Excerpts from a dataset:
:::

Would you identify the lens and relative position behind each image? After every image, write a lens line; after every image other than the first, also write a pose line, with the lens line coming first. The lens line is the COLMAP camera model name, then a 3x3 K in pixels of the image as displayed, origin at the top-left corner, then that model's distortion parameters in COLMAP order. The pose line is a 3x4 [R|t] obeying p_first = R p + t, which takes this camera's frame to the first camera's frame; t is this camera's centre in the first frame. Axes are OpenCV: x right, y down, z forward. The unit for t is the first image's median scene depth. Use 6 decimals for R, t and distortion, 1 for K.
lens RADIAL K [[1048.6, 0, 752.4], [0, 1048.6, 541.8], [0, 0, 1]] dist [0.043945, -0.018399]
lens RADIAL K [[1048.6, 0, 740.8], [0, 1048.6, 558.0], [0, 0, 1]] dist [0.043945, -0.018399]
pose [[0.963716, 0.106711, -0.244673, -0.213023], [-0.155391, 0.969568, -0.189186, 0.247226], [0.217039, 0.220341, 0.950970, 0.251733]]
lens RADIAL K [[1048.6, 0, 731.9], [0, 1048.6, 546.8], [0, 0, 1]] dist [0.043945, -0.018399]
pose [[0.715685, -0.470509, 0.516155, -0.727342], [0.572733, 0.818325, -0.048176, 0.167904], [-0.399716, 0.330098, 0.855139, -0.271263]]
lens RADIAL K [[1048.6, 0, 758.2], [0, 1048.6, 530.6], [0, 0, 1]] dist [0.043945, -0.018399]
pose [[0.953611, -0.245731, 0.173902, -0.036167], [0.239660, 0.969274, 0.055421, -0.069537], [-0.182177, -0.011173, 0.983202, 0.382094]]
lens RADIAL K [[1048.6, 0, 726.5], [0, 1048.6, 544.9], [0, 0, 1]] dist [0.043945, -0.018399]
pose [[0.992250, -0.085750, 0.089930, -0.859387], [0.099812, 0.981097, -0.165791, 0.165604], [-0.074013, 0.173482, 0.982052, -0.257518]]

:::

**About this task**
Every entry must be output again, exactly as written above.

**Your solution**
Would you identify the lens and relative position behind each image? After every image, write a lens line; after every image other than the first, also write a pose line, with the lens line coming first. The lens line is the COLMAP camera model name, then a 3x3 K in pixels of the image as displayed, origin at the top-left corner, then that model's distortion parameters in COLMAP order. The pose line is a 3x4 [R|t] obeying p_first = R p + t, which takes this camera's frame to the first camera's frame; t is this camera's centre in the first frame. Axes are OpenCV: x right, y down, z forward. The unit for t is the first image's median scene depth. Use 6 decimals for R, t and distortion, 1 for K.
lens RADIAL K [[1048.6, 0, 752.4], [0, 1048.6, 541.8], [0, 0, 1]] dist [0.043945, -0.018399]
lens RADIAL K [[1048.6, 0, 740.8], [0, 1048.6, 558.0], [0, 0, 1]] dist [0.043945, -0.018399]
pose [[0.963716, 0.106711, -0.244673, -0.213023], [-0.155391, 0.969568, -0.189186, 0.247226], [0.217039, 0.220341, 0.950970, 0.251733]]
lens RADIAL K [[1048.6, 0, 731.9], [0, 1048.6, 546.8], [0, 0, 1]] dist [0.043945, -0.018399]
pose [[0.715685, -0.470509, 0.516155, -0.727342], [0.572733, 0.818325, -0.048176, 0.167904], [-0.399716, 0.330098, 0.855139, -0.271263]]
lens RADIAL K [[1048.6, 0, 758.2], [0, 1048.6, 530.6], [0, 0, 1]] dist [0.043945, -0.018399]
pose [[0.953611, -0.245731, 0.173902, -0.036167], [0.239660, 0.969274, 0.055421, -0.069537], [-0.182177, -0.011173, 0.983202, 0.382094]]
lens RADIAL K [[1048.6, 0, 726.5], [0, 1048.6, 544.9], [0, 0, 1]] dist [0.043945, -0.018399]
pose [[0.992250, -0.085750, 0.089930, -0.859387], [0.099812, 0.981097, -0.165791, 0.165604], [-0.074013, 0.173482, 0.982052, -0.257518]]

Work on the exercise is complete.